Vivere la vita da titolari e non da riserve! AGORA’ DEI GIOVANI FIESOLANI 2017

«Grazie di cuore per l’accoglienza, l’ascolto e l’ospitalità. Grazie per aver condiviso con noi un piccolo pezzetto delle vostre vite. Auguri di buon proseguimento a tutti e a ciascuno! Siamo certi che Chiara saprà starvi vicina e ringraziarvi molto meglio di noi. La vita a volte è una salita, altre volte un percorso a ostacoli ma ha un grande traguardo e come dice la nostra – e vostra – Chiara, vale la pena spenderla bene!» Maria Teresa e Ruggero – Chicca e Franz.

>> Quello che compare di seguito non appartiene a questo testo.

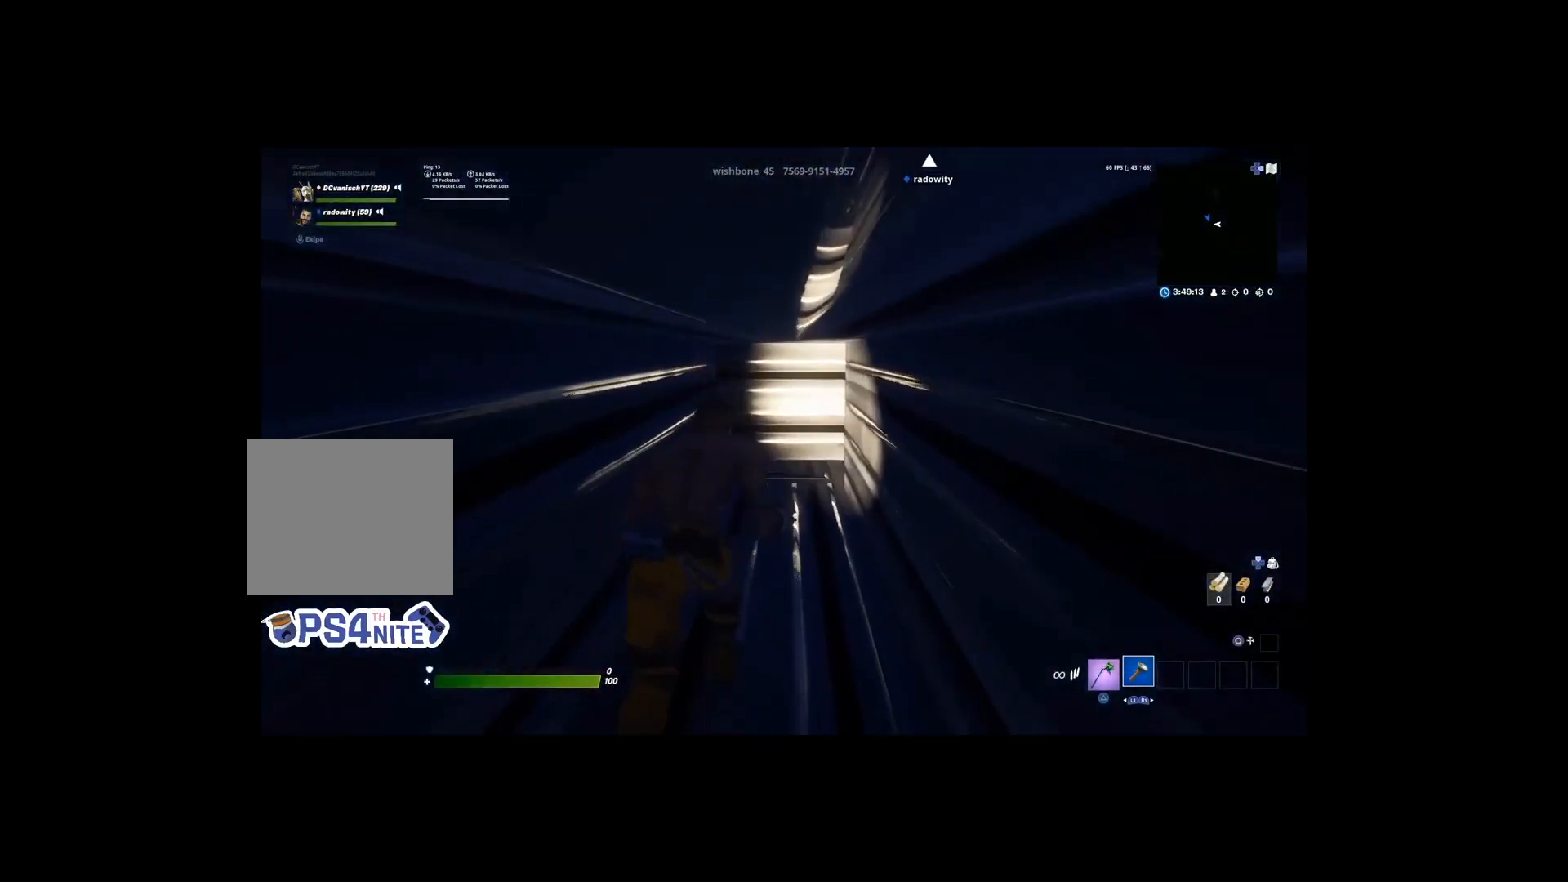
{"buttons": [], "left_stick": "up-left", "right_stick": "center", "events": []}
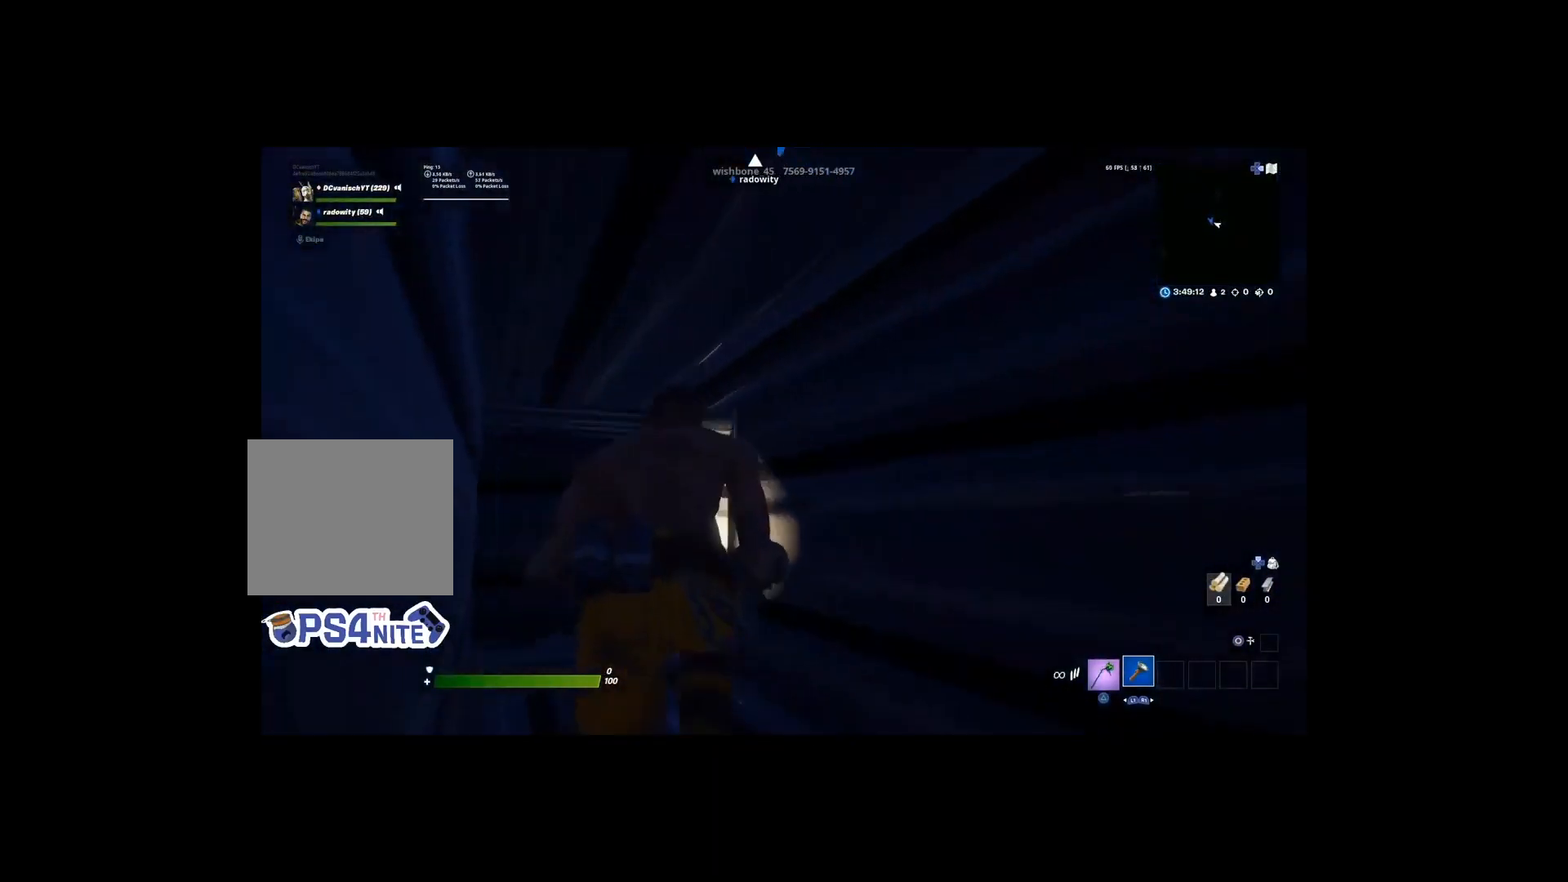
{"buttons": [], "left_stick": "up-left", "right_stick": "right", "events": [[333, "right_stick", "right"]]}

Con questo pensiero, breve ma significativo, si è chiusa di fatto l’Agorà dei Giovani Fiesolani 2017 che come ogni anno ha raccolto al Teatro Salesiano di Figline V.no tutti i giovani della Diocesi. L’incontro di quest’anno intitolato “Lascia l’Impronta” voleva essere un ulteriore invito da parte di Papa Francesco, dopo l’anno della Misericordia e la GMG di Cracovia, a stimolare i giovani a non rimanere seduti sul divano, ma a mettersi in gioco e partecipare “da titolari e non da riserve” alla propria vita. Ed è proprio dal discorso del pontefice in Polonia che ha avuto inizio la serata: scandita dalle note del gruppo musicale Progetto 1 di Loppiano, è proseguita con la testimonianza dei genitori e degli amici più cari di Chiara “Luce” Badano, uno degli esempi più forti ed emblematici della vita spesa per la fede, anche se ostacolata dalla morte. Gli inizi nel movimento dei Focolarini, poi la vita fortemente impegnata verso i più bisognosi e mai banalizzata dal delicato momento attraversato dai giovani in quel periodo (gli anni ’80), fino alla straziante scoperta della malattia e alla morte, che Chiara ha interpretato da sempre come un viaggio verso un’altra vita. Davvero tanti gli spunti di riflessione offerti da questo incontro, uniti al ricordo del Giorno della Memoria che cadeva proprio in concomitanza con l’Agorà. Particolarmente toccanti le parole di Franz Coriasco, amico storico della famiglia Badano:
«Nella Giornata della Memoria, voglio ricordarmi e ricordare che tutti abbiamo le nostre “cattedrali del dolore”, come un barcone in fuga che affonda, un reparto di oncologia o una favela brasiliana. Ma voglio dirvi di non aver paura di regalare uno sguardo, perché basta quello per fare in modo che l’umanità abbia un altro tassello importantissimo. A volte la fede mi fa sentire come un paracadutista: precipito nel vuoto ma so che il paracadute, il Signore, si aprirà e mi salverà.»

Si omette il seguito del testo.